(Saved entries)
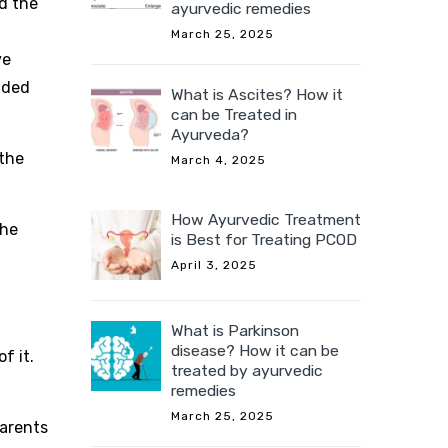
d the
ayurvedic remedies
March 25, 2025
ve
nded
What is Ascites? How it
can be Treated in
Ayurveda?
 the
March 4, 2025
How Ayurvedic Treatment
the
is Best for Treating PCOD
April 3, 2025
What is Parkinson
disease? How it can be
f it.
treated by ayurvedic
remedies
l
March 25, 2025
parents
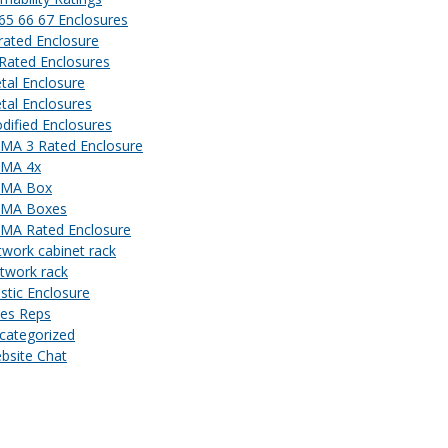
 65 66 67 Enclosures
 rated Enclosure
 Rated Enclosures
tal Enclosure
tal Enclosures
dified Enclosures
MA 3 Rated Enclosure
MA 4x
MA Box
MA Boxes
MA Rated Enclosure
twork cabinet rack
twork rack
astic Enclosure
les Reps
categorized
bsite Chat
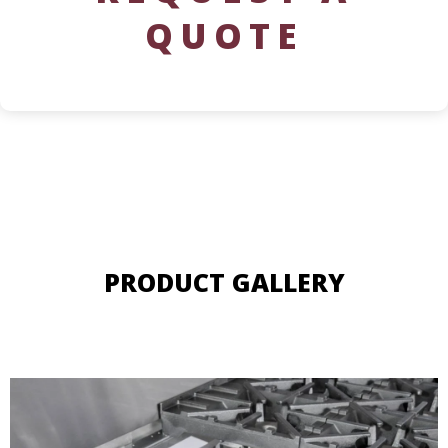
QUOTE
PRODUCT GALLERY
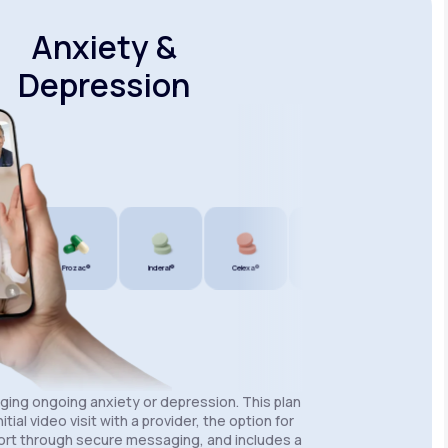
Anxiety &
Depression
Prozac®
Inderal®
Celexa®
Wellbutrin SR®
Lexapro®
aging ongoing anxiety or depression. This plan
itial video visit with a provider, the option for
rt through secure messaging, and includes a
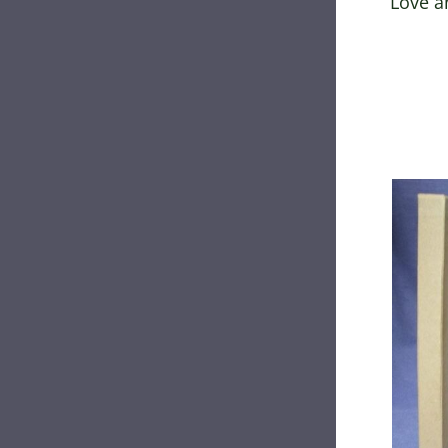
Love a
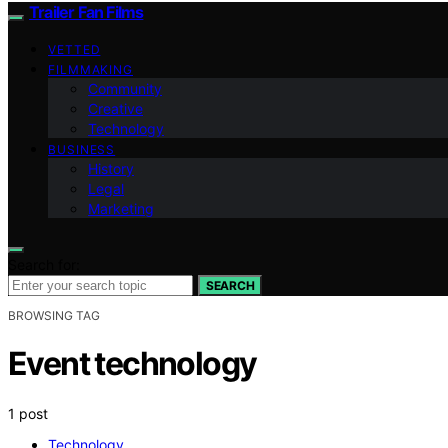
Trailer Fan Films
VETTED
FILMMAKING
Community
Creative
Technology
BUSINESS
History
Legal
Marketing
Search for:
SEARCH
BROWSING TAG
Event technology
1 post
Technology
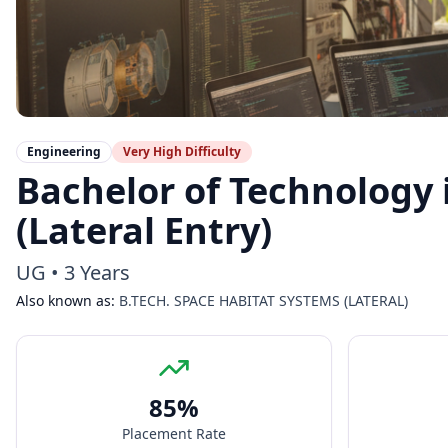
Engineering
Very High
Difficulty
Bachelor of Technology 
(Lateral Entry)
UG
•
3 Years
Also known as:
B.TECH. SPACE HABITAT SYSTEMS (LATERAL)
85
%
Placement Rate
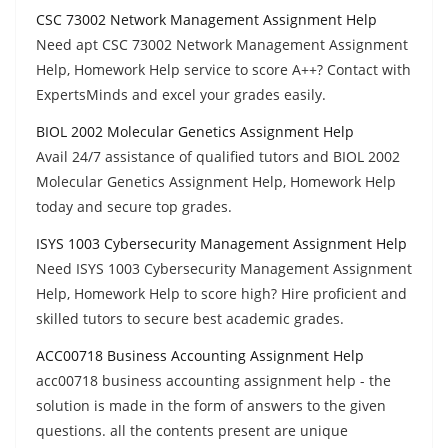
CSC 73002 Network Management Assignment Help
Need apt CSC 73002 Network Management Assignment
Help, Homework Help service to score A++? Contact with
ExpertsMinds and excel your grades easily.
BIOL 2002 Molecular Genetics Assignment Help
Avail 24/7 assistance of qualified tutors and BIOL 2002
Molecular Genetics Assignment Help, Homework Help
today and secure top grades.
ISYS 1003 Cybersecurity Management Assignment Help
Need ISYS 1003 Cybersecurity Management Assignment
Help, Homework Help to score high? Hire proficient and
skilled tutors to secure best academic grades.
ACC00718 Business Accounting Assignment Help
acc00718 business accounting assignment help - the
solution is made in the form of answers to the given
questions. all the contents present are unique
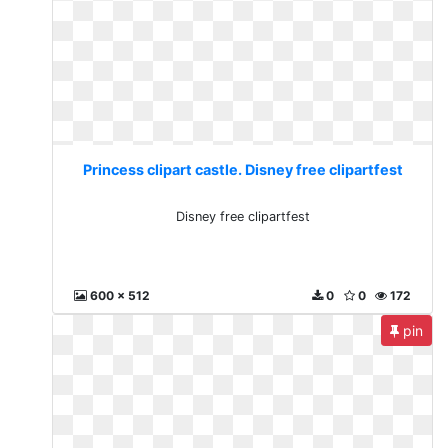
Princess clipart castle. Disney free clipartfest
Disney free clipartfest
600 x 512
0
0
172
pin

**PROBLEM STATEMENT**
Show each line from the entries above that includes the string "Molecular".

**OUTPUT FOR THIS TASK**
BIOL 2002 Molecular Genetics Assignment Help
Molecular Genetics Assignment Help, Homework Help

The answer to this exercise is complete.